* RECORDS SUPPLIED *
##############################

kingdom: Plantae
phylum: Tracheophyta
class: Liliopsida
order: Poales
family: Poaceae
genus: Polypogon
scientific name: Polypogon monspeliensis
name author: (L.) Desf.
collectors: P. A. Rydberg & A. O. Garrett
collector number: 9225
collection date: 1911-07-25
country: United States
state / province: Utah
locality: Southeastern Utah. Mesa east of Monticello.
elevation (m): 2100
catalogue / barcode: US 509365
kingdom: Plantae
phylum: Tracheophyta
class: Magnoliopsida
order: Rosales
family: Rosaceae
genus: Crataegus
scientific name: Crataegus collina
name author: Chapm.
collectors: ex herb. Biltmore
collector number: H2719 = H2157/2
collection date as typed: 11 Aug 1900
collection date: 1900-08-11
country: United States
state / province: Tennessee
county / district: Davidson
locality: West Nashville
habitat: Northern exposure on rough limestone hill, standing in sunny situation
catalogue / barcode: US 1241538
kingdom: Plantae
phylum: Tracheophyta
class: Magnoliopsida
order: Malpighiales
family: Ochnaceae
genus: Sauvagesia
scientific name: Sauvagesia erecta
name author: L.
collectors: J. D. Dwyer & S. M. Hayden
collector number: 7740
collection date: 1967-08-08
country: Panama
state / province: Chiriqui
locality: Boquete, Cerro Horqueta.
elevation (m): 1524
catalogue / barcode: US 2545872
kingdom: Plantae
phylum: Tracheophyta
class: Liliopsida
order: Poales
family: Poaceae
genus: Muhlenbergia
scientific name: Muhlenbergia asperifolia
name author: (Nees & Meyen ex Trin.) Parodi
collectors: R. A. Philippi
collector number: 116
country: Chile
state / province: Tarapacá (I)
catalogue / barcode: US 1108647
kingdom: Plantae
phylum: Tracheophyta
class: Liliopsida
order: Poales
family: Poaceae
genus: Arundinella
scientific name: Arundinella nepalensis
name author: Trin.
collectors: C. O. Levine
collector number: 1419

##############################

* REQUIREMENTS *
Copy every line of the records above, keeping each one unchanged and in the same order.

* FULL SOLUTION *
kingdom: Plantae
phylum: Tracheophyta
class: Liliopsida
order: Poales
family: Poaceae
genus: Polypogon
scientific name: Polypogon monspeliensis
name author: (L.) Desf.
collectors: P. A. Rydberg & A. O. Garrett
collector number: 9225
collection date: 1911-07-25
country: United States
state / province: Utah
locality: Southeastern Utah. Mesa east of Monticello.
elevation (m): 2100
catalogue / barcode: US 509365
kingdom: Plantae
phylum: Tracheophyta
class: Magnoliopsida
order: Rosales
family: Rosaceae
genus: Crataegus
scientific name: Crataegus collina
name author: Chapm.
collectors: ex herb. Biltmore
collector number: H2719 = H2157/2
collection date as typed: 11 Aug 1900
collection date: 1900-08-11
country: United States
state / province: Tennessee
county / district: Davidson
locality: West Nashville
habitat: Northern exposure on rough limestone hill, standing in sunny situation
catalogue / barcode: US 1241538
kingdom: Plantae
phylum: Tracheophyta
class: Magnoliopsida
order: Malpighiales
family: Ochnaceae
genus: Sauvagesia
scientific name: Sauvagesia erecta
name author: L.
collectors: J. D. Dwyer & S. M. Hayden
collector number: 7740
collection date: 1967-08-08
country: Panama
state / province: Chiriqui
locality: Boquete, Cerro Horqueta.
elevation (m): 1524
catalogue / barcode: US 2545872
kingdom: Plantae
phylum: Tracheophyta
class: Liliopsida
order: Poales
family: Poaceae
genus: Muhlenbergia
scientific name: Muhlenbergia asperifolia
name author: (Nees & Meyen ex Trin.) Parodi
collectors: R. A. Philippi
collector number: 116
country: Chile
state / province: Tarapacá (I)
catalogue / barcode: US 1108647
kingdom: Plantae
phylum: Tracheophyta
class: Liliopsida
order: Poales
family: Poaceae
genus: Arundinella
scientific name: Arundinella nepalensis
name author: Trin.
collectors: C. O. Levine
collector number: 1419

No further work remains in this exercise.